Dari pemaparan permasalahan perbatasan di atas, dapat ditarik kesimpulan sebagai berikut, Berbagai kebijakan yang ada pada saat ini cenderung belum saling menguatkan, tetapi berdiri sendiri dalam pengelolaan kawasan perbatasan. Untuk itu, diperlukan kebijakan peraturan perundang- undangan pengelolaan perbatasan tersendiri Diperlukan perumusan dan penyusunan perencanaan skenario (scenario planning) dan strategi kebijakan pengelolaan perbatasan di Indonesia hingga 25 tahun ke depan yang dapat didudukkan sebagai cetak biru (blue print)

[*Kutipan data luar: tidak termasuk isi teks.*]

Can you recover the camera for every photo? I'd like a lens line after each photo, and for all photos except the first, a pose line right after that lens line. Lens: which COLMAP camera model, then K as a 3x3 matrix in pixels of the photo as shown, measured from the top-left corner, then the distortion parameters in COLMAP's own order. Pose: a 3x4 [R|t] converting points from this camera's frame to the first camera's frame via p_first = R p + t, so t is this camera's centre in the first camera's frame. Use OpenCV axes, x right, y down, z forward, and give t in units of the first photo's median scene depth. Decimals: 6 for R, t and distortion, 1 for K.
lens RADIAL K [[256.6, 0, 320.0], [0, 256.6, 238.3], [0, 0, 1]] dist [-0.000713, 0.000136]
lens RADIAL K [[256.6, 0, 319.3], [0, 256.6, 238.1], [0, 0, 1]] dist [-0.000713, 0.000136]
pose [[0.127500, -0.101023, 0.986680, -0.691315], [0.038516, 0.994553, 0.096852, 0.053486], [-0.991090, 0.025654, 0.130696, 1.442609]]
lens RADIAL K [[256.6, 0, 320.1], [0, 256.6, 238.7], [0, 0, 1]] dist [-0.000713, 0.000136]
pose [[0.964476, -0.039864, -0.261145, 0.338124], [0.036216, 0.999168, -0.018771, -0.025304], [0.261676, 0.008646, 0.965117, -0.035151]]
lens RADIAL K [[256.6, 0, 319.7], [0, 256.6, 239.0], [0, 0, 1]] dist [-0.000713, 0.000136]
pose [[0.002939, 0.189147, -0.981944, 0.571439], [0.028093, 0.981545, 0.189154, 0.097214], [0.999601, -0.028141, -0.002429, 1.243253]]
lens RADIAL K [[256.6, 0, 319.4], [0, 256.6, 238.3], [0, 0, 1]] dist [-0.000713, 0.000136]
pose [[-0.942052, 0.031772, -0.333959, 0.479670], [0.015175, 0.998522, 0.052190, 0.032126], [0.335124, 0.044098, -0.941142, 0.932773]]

Diperlukan penguatan kelembagaan BNPP agar tidak mengulangi kesalahan pembentukan suatu badan pengelolaan perbatasan yang tidak dapat menjawab kebutuhan permasalahan pengelolaan perbatasan faktual. Diperlukan perbaikan dan penataan dokumen berkaitan dengan batas wilayah dan kepemilikan pulau terluar. Diperlukan penetapan prioritas penyelesaian sejumlah sengketa perbatasan karena setiap perselisihan perbatasan (dispute area) akan menjadi titik rawan bagi stabilitas kawasan, baik dari sisi hubungan bilateral, multilateral, maupun dari aktivitas tindak kejahatan lintas negara.